*** Opening of Text passage ***
MAZINKAISER SKL & WINGLE

- Wingle (ウイングル, uinguru)
The female support robot for Mazinkaizer SKL. The Wingle's design incorporates the female mechas used in the Mazinger franchise (Aphrodite A, Venus A & Minerva X) as well as elements of Devil Lady. It is given black and light purple colors with some gold trimmings. The bat-like wings attached to the rear of the Wingle's head act as a Scrander part for SKL (called the Wing Cross), allowing the latter flight capabilities and unlocking its full potential. Like SKL, the Wingle also has a detachable cockpit on its head called the Lady Falcon, which is piloted by Tsubasa in the anime and Scarlet in the manga. Its weapons include a pair of detachable blades that can be mounted on the arms or the legs and used as boomerang-type projectiles, as well as a flail stored in the left breast.

- Bakuryuki
Kiba's personal mecha. It is a green colored unit with horns shaped like a crescent moon on its head and shoulders, almost resembling a samurai warrior. Like Mazinkaizer SKL, it is a very agile unit despite its heavily armored appearance. It rides a vehicle made of Caterpillar tracks for faster transport and is equipped with two large cannons on the front, although they were never used in the anime.

- Iron Kaiser
A robot hidden within Garan's fortress, it is a secret weapon developed by the WSO and serves as one-half of the Gravity Curtain, having been powered by the same source – the Graviton Reactor. The reactor grants the Iron Kaiser a near-limitless supply of energy as well as incredible speed and power. The overall armored design of the Iron Kaiser is loosely based on Shuten Doji, a character from Go Nagai's manga of the same name and sports a red and gray metallic color. It also has a Pilder attached to the robot's cranium, able to transform itself into a discus to slice off its target, similar to some of the enemy mechas found in Grendizer. Its weapons include its own version of the Turbo Smasher Punch (Smasher Punch) and Rust Tornado (Iron Tornado), a double-bladed spear, a Gatling gun, missile launchers, and shoulder blasters. The Iron Kaiser is piloted by Kiba in the final battle against SKL.

- Geistteles
The personal mecha of Garan. It is a large robot with the color schemes of white, gold and gray. Three horns are attached to its head, with spikes on the shoulder and knee caps and claws for the feet.

- Psycho Gear
A mass-produced female combat mecha of the Hachiryoukaku. It is equipped with Beam Weapons for combat, as well as producing a barrier needed to protect the Hachiryoukaku's home base from enemy attacks. The Psycho Gears piloted by Hurricane, Fancy, Misty and Flash are unique in that they are of different design styles.
*** Close of Text passage ***
*** Opening of Records supplied ***
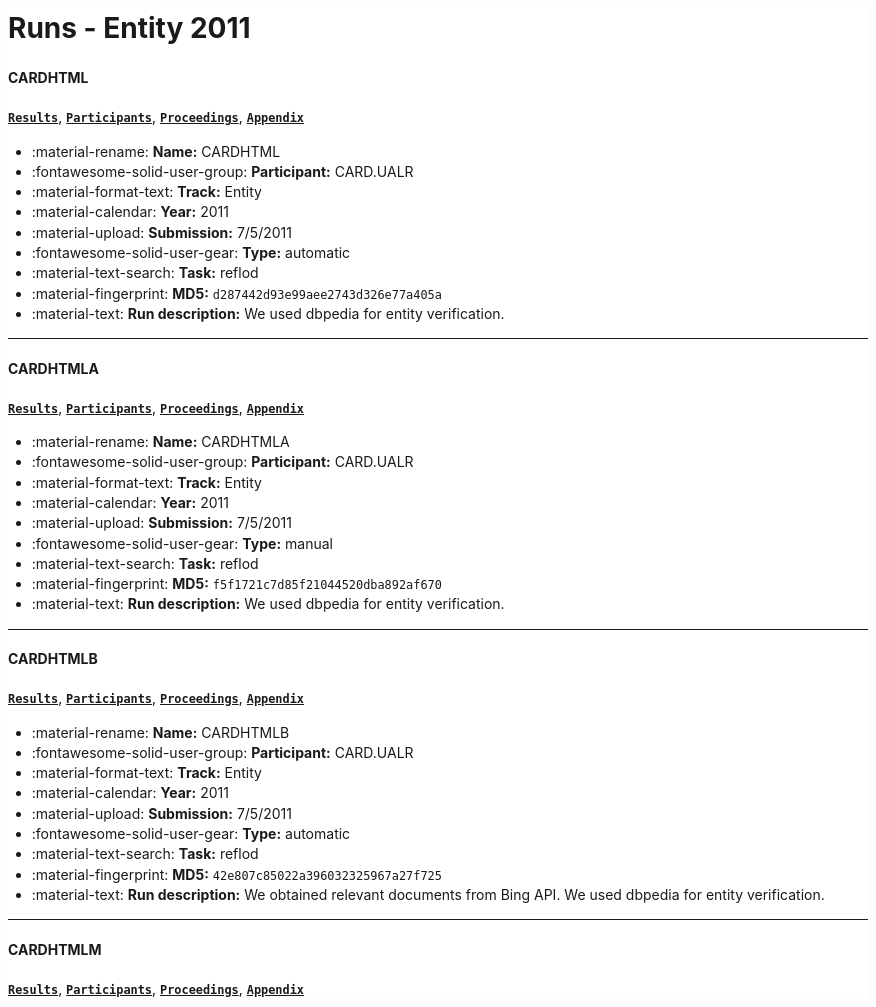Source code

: # Runs - Entity 2011 

#### CARDHTML 
[**`Results`**](./results.md#cardhtml), [**`Participants`**](./participants.md#cardualr), [**`Proceedings`**](./proceedings.md#ualr-at-trec-2011-entity-track), [**`Appendix`**](https://trec.nist.gov/pubs/trec20/appendices/entity/CARDHTML.pdf) 

- :material-rename: **Name:** CARDHTML 
- :fontawesome-solid-user-group: **Participant:** CARD.UALR 
- :material-format-text: **Track:** Entity 
- :material-calendar: **Year:** 2011 
- :material-upload: **Submission:** 7/5/2011 
- :fontawesome-solid-user-gear: **Type:** automatic 
- :material-text-search: **Task:** reflod 
- :material-fingerprint: **MD5:** `d287442d93e99aee2743d326e77a405a` 
- :material-text: **Run description:** We used dbpedia for entity verification. 

---
#### CARDHTMLA 
[**`Results`**](./results.md#cardhtmla), [**`Participants`**](./participants.md#cardualr), [**`Proceedings`**](./proceedings.md#ualr-at-trec-2011-entity-track), [**`Appendix`**](https://trec.nist.gov/pubs/trec20/appendices/entity/CARDHTMLA.pdf) 

- :material-rename: **Name:** CARDHTMLA 
- :fontawesome-solid-user-group: **Participant:** CARD.UALR 
- :material-format-text: **Track:** Entity 
- :material-calendar: **Year:** 2011 
- :material-upload: **Submission:** 7/5/2011 
- :fontawesome-solid-user-gear: **Type:** manual 
- :material-text-search: **Task:** reflod 
- :material-fingerprint: **MD5:** `f5f1721c7d85f21044520dba892af670` 
- :material-text: **Run description:** We used dbpedia for entity verification. 

---
#### CARDHTMLB 
[**`Results`**](./results.md#cardhtmlb), [**`Participants`**](./participants.md#cardualr), [**`Proceedings`**](./proceedings.md#ualr-at-trec-2011-entity-track), [**`Appendix`**](https://trec.nist.gov/pubs/trec20/appendices/entity/CARDHTMLB.pdf) 

- :material-rename: **Name:** CARDHTMLB 
- :fontawesome-solid-user-group: **Participant:** CARD.UALR 
- :material-format-text: **Track:** Entity 
- :material-calendar: **Year:** 2011 
- :material-upload: **Submission:** 7/5/2011 
- :fontawesome-solid-user-gear: **Type:** automatic 
- :material-text-search: **Task:** reflod 
- :material-fingerprint: **MD5:** `42e807c85022a396032325967a27f725` 
- :material-text: **Run description:** We obtained relevant documents from Bing API. We used dbpedia for entity verification. 

---
#### CARDHTMLM 
[**`Results`**](./results.md#cardhtmlm), [**`Participants`**](./participants.md#cardualr), [**`Proceedings`**](./proceedings.md#ualr-at-trec-2011-entity-track), [**`Appendix`**](https://trec.nist.gov/pubs/trec20/appendices/entity/CARDHTMLM.pdf)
*** Close of Records supplied ***
● **Exercise A**
Answer these questions about the text on the Mazinkaiser SKL mecha, one line each:
(i) What is the Wingle's detachable head cockpit called?
(ii) What color is Bakuryuki?
(iii) What source powers the Iron Kaiser?
● **Exercise B**
Pick out every line of the records that contains the string "rename".

● **Output A**
(i) The Lady Falcon
(ii) Green
(iii) The Graviton Reactor

● **Output B**
- :material-rename: **Name:** CARDHTML 
- :material-rename: **Name:** CARDHTMLA 
- :material-rename: **Name:** CARDHTMLB 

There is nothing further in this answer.